* MATERIALS PROVIDED
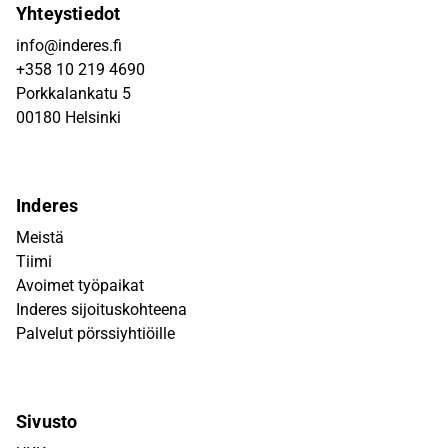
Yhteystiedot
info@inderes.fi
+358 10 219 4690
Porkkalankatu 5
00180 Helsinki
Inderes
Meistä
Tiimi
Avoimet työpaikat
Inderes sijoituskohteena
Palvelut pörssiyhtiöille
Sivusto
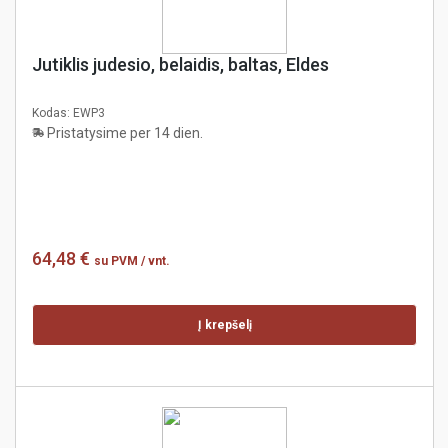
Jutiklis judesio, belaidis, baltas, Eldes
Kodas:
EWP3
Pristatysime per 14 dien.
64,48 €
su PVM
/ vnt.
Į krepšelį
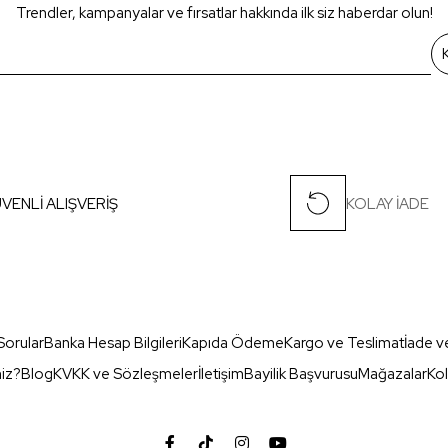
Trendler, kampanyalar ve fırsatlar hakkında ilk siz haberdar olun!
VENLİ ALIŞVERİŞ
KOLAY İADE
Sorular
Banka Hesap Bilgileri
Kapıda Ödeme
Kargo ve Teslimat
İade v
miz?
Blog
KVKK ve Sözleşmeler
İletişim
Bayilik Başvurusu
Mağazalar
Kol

==

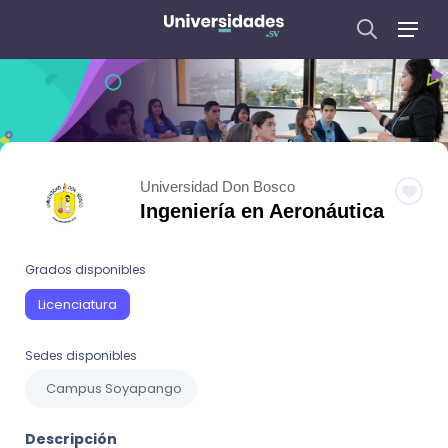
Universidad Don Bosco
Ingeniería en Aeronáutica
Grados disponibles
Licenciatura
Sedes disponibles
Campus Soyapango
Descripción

...

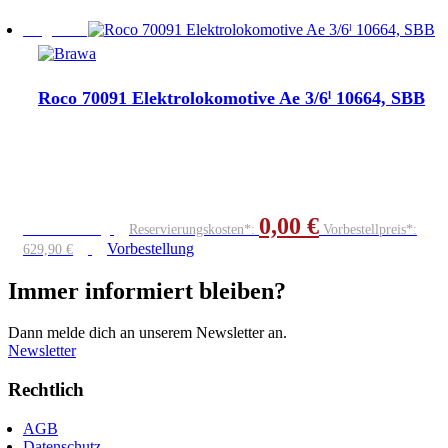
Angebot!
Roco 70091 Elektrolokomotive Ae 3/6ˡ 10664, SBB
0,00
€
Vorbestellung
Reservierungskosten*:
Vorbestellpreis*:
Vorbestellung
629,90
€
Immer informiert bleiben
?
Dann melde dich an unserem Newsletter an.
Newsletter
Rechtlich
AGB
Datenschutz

* TASK DIRECTIONS
Search the entries above for the string "Newsletter". Copy each line that holds it.

* RESPONSE AREA
Dann melde dich an unserem Newsletter an.
Newsletter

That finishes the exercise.